Work request
Reproduce exactly the entries from the "Kentucky Horsewear" line to the end. Skip all pictures.

Dataset entries:
------------------------------

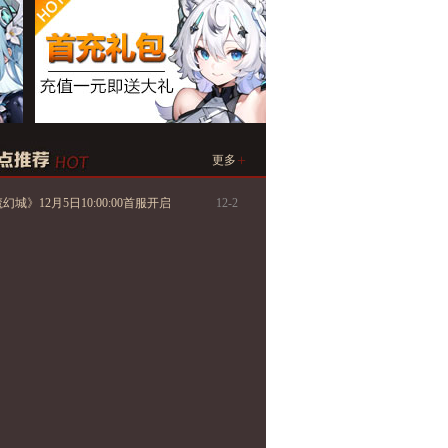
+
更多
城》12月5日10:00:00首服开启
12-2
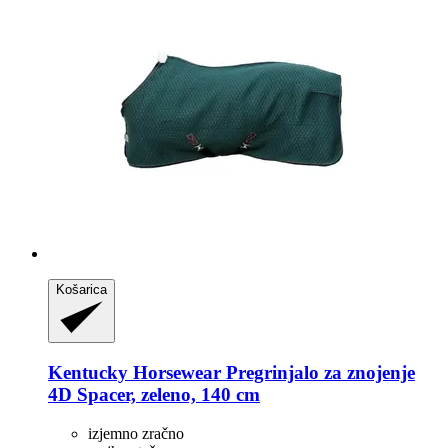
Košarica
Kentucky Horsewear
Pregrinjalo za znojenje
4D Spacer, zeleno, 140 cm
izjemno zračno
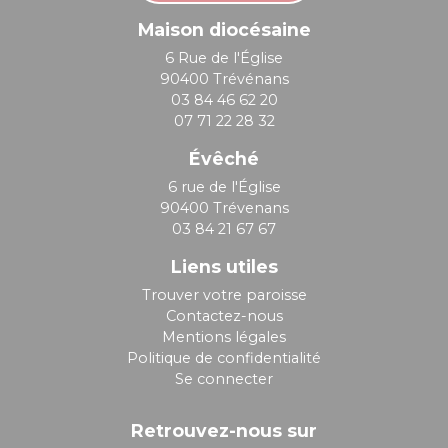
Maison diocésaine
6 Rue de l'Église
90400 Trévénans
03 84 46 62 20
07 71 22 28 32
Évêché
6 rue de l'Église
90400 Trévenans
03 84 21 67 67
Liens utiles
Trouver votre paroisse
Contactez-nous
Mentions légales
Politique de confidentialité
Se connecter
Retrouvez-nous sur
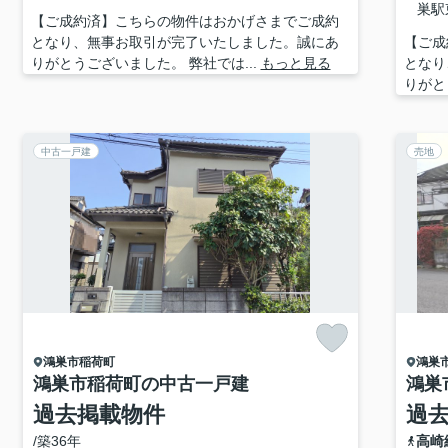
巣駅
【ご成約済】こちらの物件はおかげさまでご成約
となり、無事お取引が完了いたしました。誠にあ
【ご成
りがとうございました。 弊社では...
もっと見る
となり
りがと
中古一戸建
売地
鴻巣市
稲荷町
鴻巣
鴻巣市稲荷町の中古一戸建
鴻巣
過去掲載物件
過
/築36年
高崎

------------------------------

Finished task
Kentucky Horsewear
Pregrinjalo za znojenje
4D Spacer, zeleno, 140 cm
izjemno zračno
Maison diocésaine
6 Rue de l'Église
90400 Trévénans
03 84 46 62 20
07 71 22 28 32
Évêché
6 rue de l'Église
90400 Trévenans
03 84 21 67 67
Liens utiles
Trouver votre paroisse
Contactez-nous
Mentions légales
Politique de confidentialité
Se connecter
Retrouvez-nous sur
巣駅
【ご成約済】こちらの物件はおかげさまでご成約
となり、無事お取引が完了いたしました。誠にあ
【ご成
りがとうございました。 弊社では...
もっと見る
となり
りがと
中古一戸建
売地
鴻巣市
稲荷町
鴻巣
鴻巣市稲荷町の中古一戸建
鴻巣
過去掲載物件
過
/築36年
高崎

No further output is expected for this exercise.